Estavam havia cinco meses e meio privados de liberdade em decorrência do que determinara --sem contestação nas demais instâncias, até o caso chegar ao STF-- o juiz federal Sergio Moro.
Para este magistrado, impunha-se aplicar sobre os executivos o instrumento da prisão preventiva. Presumindo a possibilidade de que fugissem do país, ou que persistissem na prática de seus crimes, ou ainda que pudessem interferir nas investigações, seria conveniente que permanecessem entre as grades.
Nessa linha se pronunciaram os ministros Celso de Mello e Cármen Lúcia, para quem não faria sentido suspender a prisão preventiva enquanto não estivesse plenamente terminado o inquérito policial.
Outra foi a opinião de Teori Zavascki (relator do processo), Dias Toffoli e Gilmar Mendes --sobre o qual, aliás, não pesam suspeitas de simpatia pelo sistema petista.
Adotado o uso de tornozeleiras eletrônicas e feita a apreensão de passaportes, não é plausível que os empreiteiros consigam evadir-se do país. Que se entreguem a práticas de corrupção, uma vez afastados do comando das empresas e sob as vistas de toda a opinião pública, é igualmente improvável.
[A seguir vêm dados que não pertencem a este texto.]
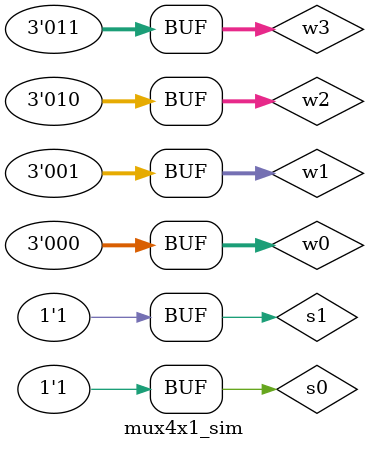
<source format=v>
`timescale 1ns / 1ps


module mux4x1_sim( );
reg[2:0] w0,w1,w2,w3;
reg s0,s1;
wire[2:0] f;
mux4x1 test(.s1(s1),.s0(s0),.w0(w0),.w1(w1),.w2(w2),.w3(w3),.f(f));
initial
begin
  w0=3'b000;
  w1=3'b001;
  w2=3'b010;
  w3=3'b011;
  #100 s0=0; s1=0;
  #100 s0=0; s1=1;
  #100 s0=1; s1=0;
  #100 s0=1; s1=1;
end
endmodule

</source>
A própria complexidade do esquema de que supostamente participam e sua dependência de uma discreta rede de contatos não lhes sugerem a retomada de atividades em momento de tanta exposição.
A comparação, ainda que bizarra, merece ser feita. Um psicopata, um "serial killer", representa real perigo aos cidadãos, sendo razoável que a Justiça, a título de cautela, retire-o do convívio social, mesmo sem condenação definitiva.
No Brasil, ainda acertadamente visto como país da impunidade, a prisão preventiva tem sido tomada, como bem disse o ministro Zavascki nesse caso específico, como forma de antecipar, sem julgamento, a pena desejada.
Recente estudo do Ipea (Instituto de Pesquisa Econômica Aplicada) estima em 37% a proporção dos que, tendo tido prisão preventiva decretada, terminaram absolvidos no Judiciário. A ferramenta se presta a abusos que vitimam, segundo os cálculos do instituto, cerca de 90 mil pessoas encarceradas.
Não apenas os empreiteiros da Lava Jato, portanto, parecem estar sujeitos a um paradoxo cruel da impunidade: o esforço de compensá-la pela espetacularização de um rigor desproporcional e descabido.